**SUPPLIED DATA**
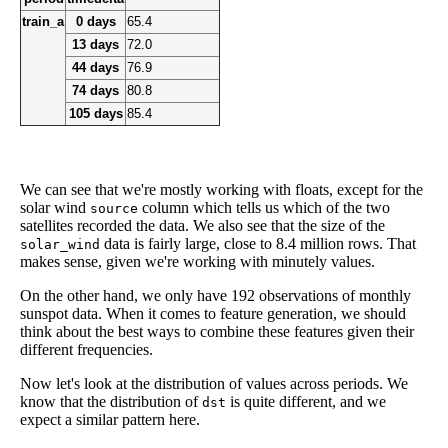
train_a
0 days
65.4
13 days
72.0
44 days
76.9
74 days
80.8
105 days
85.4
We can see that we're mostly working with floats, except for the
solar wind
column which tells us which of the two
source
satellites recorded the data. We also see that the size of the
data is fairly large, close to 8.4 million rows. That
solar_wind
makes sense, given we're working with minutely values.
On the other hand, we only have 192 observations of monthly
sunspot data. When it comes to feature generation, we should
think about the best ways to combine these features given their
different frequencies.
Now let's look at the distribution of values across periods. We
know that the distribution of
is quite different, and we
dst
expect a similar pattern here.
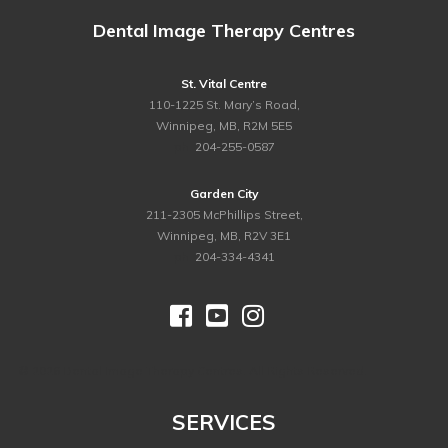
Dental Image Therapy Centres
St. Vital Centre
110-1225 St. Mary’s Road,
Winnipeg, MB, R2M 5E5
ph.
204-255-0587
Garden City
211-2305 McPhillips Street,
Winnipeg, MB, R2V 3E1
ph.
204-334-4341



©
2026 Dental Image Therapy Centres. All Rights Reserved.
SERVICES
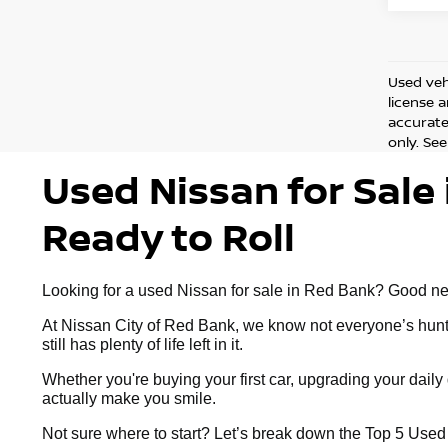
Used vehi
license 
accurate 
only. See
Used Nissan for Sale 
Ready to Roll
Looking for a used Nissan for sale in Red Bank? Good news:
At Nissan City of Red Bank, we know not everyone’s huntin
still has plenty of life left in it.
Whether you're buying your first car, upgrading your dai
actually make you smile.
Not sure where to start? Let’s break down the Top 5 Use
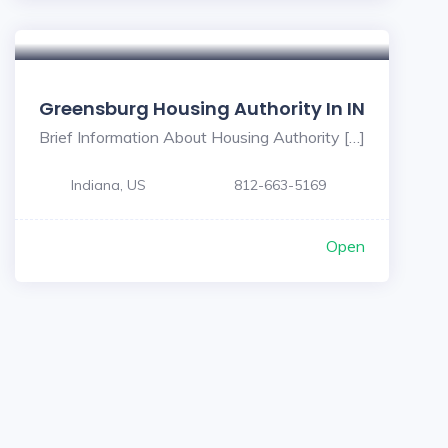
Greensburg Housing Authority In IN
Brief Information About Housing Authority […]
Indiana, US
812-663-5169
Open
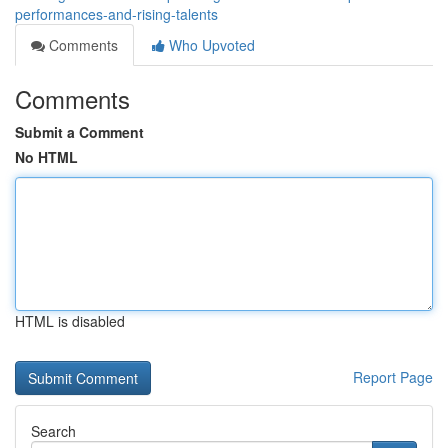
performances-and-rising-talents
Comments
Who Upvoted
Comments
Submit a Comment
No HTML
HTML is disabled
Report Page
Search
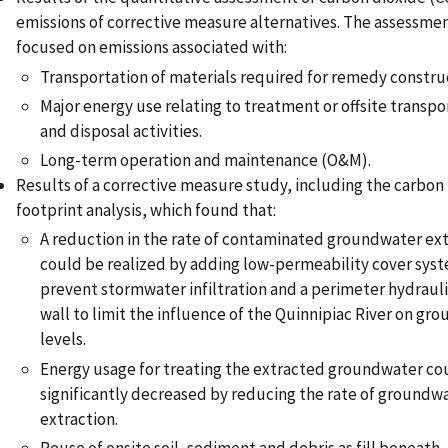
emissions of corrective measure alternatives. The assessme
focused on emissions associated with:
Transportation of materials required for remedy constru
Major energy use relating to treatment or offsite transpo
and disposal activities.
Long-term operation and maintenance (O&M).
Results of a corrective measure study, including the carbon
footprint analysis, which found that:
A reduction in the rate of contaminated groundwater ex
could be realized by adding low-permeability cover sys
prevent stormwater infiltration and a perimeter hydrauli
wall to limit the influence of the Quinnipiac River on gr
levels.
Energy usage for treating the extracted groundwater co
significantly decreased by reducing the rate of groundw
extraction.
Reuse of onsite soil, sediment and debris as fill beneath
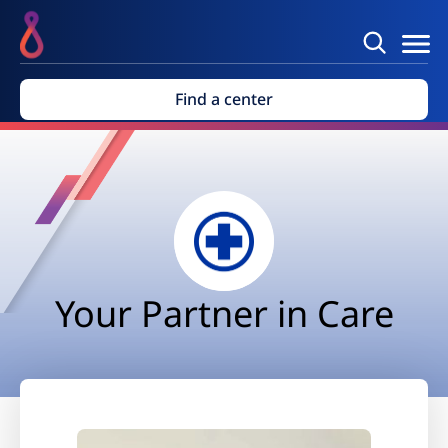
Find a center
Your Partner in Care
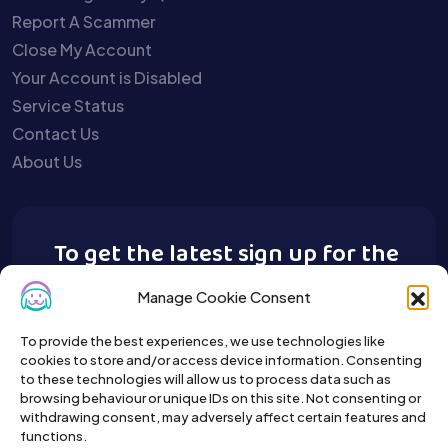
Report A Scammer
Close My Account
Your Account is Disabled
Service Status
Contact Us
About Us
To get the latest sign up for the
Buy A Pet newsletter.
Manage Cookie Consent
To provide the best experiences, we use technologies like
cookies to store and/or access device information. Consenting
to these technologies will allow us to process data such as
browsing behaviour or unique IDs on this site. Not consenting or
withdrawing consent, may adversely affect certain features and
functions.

* * *

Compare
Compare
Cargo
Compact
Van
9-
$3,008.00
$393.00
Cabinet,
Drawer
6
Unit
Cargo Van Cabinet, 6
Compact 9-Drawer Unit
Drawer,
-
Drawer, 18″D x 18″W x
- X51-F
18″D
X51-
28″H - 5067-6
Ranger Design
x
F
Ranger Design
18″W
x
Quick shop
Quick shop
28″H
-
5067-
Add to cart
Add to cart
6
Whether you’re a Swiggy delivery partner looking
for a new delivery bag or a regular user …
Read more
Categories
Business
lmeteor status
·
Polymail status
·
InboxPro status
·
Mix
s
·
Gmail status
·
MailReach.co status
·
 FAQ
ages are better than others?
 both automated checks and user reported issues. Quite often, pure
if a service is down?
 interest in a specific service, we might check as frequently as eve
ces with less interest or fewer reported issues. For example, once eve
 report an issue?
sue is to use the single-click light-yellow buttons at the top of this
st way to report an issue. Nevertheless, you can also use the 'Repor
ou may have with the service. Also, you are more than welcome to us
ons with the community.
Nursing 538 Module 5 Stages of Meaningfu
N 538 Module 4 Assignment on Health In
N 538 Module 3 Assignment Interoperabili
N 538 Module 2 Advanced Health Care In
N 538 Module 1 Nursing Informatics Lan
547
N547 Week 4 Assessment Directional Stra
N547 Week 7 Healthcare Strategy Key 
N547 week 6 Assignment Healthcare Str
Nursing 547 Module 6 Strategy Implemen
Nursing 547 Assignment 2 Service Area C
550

**YOUR TASK**
Looking at the records above, how many lines include "best"? Please give the number and nothing more.

**EXERCISE ANSWER**
2